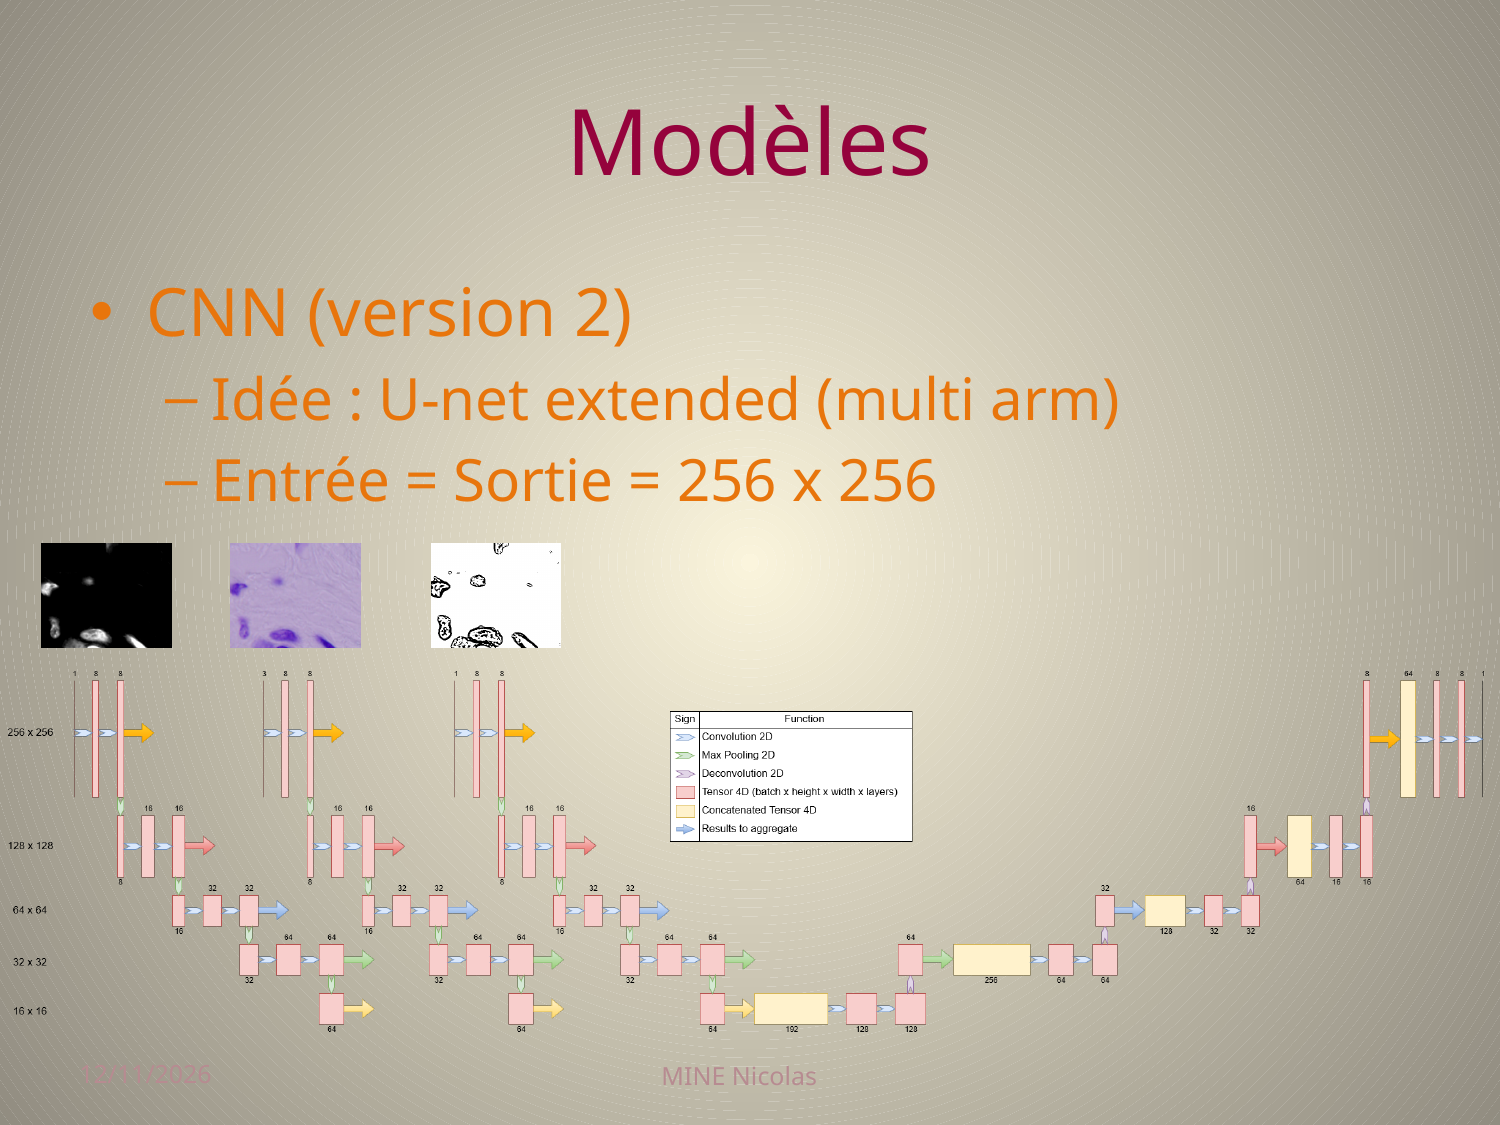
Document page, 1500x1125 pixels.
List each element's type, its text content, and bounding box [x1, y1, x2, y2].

list CNN (version 2) Idée : U-net extended (multi arm) Entrée = Sortie = 256 x 256 [75, 262, 1425, 667]
picture [5, 668, 1495, 1037]
title Modèles [75, 45, 1425, 233]
picture [229, 543, 361, 648]
footer MINE Nicolas [501, 1046, 977, 1106]
picture [40, 543, 172, 648]
picture [430, 543, 562, 648]
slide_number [64, 1046, 415, 1106]
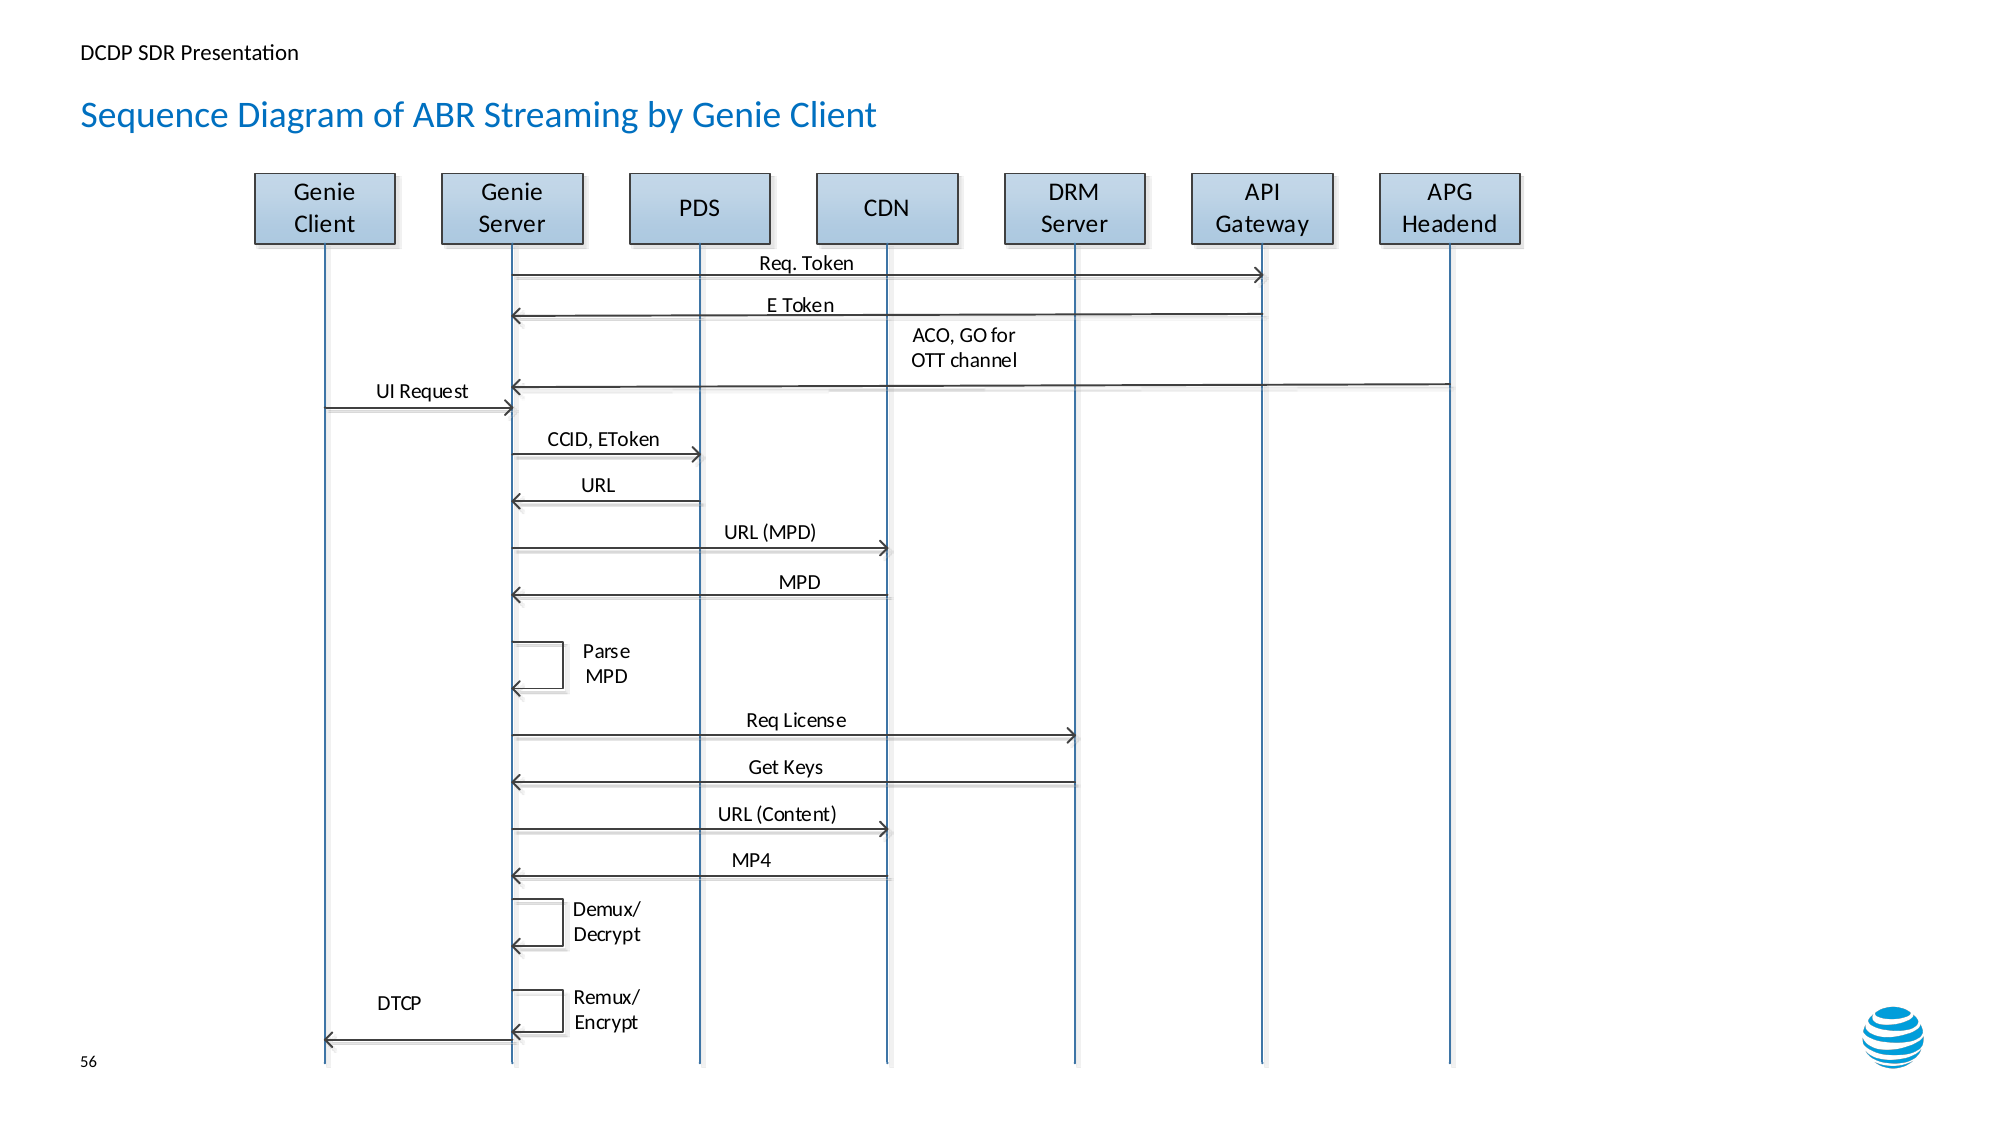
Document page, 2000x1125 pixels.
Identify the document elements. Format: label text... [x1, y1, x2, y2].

slide_number 56 [80, 1049, 129, 1087]
title Sequence Diagram of ABR Streaming by Genie Client [80, 85, 1920, 142]
picture [250, 166, 1525, 1069]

• • • •

_TASK INSTRUCTIONS_
Please copy only the lines from the one with "Document page, 2000x1125 pixels." through the final line of the records above, both ends included.

_OUTPUT OF THE TASK_
Document page, 2000x1125 pixels.
Identify the document elements. Format: label text... [x1, y1, x2, y2].

slide_number 56 [80, 1049, 129, 1087]
title Sequence Diagram of ABR Streaming by Genie Client [80, 85, 1920, 142]
picture [250, 166, 1525, 1069]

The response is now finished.